TO-DO ITEM: Report all lines in the records that hold the string "Madrid".

(DATA IN THIS EXERCISE begins)

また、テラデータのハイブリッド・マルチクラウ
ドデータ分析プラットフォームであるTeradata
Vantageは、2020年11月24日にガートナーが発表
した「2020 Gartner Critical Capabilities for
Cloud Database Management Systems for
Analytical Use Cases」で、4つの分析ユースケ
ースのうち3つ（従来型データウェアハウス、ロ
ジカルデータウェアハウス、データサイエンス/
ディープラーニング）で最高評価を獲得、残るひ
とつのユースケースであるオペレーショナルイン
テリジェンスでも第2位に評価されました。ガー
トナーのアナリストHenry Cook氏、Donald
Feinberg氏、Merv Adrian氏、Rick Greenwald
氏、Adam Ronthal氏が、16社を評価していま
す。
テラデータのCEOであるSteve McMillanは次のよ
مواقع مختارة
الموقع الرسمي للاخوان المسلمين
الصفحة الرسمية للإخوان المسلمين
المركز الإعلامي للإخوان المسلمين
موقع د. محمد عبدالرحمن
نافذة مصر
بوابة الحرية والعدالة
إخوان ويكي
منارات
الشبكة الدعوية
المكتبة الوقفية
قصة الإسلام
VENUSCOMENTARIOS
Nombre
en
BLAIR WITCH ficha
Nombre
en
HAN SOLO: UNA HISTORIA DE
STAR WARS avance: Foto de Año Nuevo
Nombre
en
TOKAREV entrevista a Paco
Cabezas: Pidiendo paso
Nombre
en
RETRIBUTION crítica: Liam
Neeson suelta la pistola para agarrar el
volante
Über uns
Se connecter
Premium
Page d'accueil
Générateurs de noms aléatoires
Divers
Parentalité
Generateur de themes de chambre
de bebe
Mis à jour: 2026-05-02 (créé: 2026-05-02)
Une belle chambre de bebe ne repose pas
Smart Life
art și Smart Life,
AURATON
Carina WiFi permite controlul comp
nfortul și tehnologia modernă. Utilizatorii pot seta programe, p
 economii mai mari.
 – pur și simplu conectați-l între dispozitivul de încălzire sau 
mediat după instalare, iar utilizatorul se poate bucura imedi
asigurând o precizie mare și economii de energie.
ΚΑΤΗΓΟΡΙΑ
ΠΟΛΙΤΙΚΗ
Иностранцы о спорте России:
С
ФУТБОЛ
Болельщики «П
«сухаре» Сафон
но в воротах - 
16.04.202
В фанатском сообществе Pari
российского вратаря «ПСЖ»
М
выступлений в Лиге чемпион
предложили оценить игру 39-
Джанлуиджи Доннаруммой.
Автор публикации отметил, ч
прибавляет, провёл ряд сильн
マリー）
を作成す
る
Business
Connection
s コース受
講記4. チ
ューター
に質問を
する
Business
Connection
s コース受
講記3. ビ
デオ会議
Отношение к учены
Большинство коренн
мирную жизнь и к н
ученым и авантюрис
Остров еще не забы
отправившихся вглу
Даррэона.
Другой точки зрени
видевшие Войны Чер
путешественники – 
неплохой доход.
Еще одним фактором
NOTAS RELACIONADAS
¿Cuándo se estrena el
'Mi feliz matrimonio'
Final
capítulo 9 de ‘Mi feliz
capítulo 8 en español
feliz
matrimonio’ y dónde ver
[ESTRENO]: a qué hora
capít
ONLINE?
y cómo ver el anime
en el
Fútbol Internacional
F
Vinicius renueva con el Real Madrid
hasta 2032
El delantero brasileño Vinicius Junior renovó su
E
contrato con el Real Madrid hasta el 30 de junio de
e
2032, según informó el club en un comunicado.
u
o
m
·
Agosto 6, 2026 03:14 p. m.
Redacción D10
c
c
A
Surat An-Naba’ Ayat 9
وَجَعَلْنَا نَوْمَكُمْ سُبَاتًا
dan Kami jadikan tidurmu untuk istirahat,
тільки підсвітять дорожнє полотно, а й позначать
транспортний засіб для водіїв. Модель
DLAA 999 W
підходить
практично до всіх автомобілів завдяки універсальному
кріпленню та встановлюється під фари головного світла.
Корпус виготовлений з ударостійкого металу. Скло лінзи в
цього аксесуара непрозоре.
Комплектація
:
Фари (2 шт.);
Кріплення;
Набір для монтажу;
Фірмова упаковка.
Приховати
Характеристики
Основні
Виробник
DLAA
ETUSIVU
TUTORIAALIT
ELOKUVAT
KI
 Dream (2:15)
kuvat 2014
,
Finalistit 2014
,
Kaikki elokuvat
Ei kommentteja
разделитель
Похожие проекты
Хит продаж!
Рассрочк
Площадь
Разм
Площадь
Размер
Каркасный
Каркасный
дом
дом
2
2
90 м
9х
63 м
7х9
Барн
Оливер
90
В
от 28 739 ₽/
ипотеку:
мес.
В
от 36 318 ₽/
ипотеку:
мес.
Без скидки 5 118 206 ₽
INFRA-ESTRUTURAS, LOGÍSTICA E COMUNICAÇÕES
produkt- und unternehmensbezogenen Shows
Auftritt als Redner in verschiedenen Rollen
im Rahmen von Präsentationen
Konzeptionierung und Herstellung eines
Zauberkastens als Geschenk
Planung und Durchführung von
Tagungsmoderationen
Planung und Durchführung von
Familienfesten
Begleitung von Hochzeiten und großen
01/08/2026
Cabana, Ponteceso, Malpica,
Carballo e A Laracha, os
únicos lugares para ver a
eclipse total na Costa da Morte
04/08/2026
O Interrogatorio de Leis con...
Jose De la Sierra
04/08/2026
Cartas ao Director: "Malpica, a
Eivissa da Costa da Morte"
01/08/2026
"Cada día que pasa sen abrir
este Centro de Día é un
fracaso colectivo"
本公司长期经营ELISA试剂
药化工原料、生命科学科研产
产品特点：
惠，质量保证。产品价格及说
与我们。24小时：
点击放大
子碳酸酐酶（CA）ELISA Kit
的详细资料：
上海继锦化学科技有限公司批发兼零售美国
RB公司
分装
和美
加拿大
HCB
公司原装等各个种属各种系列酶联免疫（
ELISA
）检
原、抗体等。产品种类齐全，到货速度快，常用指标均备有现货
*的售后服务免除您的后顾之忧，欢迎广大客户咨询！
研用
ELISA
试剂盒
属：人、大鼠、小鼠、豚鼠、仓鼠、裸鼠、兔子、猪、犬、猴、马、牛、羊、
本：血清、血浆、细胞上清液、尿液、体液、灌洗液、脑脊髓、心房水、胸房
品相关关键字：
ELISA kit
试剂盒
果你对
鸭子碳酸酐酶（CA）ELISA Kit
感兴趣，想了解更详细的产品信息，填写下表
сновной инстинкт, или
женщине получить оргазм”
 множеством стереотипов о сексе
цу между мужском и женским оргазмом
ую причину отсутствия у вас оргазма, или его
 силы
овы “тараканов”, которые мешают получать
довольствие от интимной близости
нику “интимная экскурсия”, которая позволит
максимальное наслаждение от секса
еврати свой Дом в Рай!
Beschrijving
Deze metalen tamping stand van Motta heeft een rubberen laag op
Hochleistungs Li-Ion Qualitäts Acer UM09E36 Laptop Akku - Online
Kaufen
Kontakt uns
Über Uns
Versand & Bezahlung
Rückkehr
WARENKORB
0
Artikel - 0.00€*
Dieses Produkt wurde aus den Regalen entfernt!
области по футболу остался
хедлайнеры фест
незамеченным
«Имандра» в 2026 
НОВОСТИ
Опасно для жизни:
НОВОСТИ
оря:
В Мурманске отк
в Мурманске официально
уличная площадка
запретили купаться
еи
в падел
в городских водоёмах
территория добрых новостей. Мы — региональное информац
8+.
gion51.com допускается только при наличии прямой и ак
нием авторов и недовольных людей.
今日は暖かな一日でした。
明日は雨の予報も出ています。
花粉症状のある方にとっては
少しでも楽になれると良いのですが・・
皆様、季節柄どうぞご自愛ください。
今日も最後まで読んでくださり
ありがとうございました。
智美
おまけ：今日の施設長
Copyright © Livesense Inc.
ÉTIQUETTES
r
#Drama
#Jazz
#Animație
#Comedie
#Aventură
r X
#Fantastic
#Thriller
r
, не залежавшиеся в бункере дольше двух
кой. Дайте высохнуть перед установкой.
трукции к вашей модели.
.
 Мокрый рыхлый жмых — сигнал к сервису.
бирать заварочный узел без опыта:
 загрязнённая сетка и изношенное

(DATA IN THIS EXERCISE ends)

TASK OUTPUT:
Vinicius renueva con el Real Madrid
contrato con el Real Madrid hasta el 30 de junio de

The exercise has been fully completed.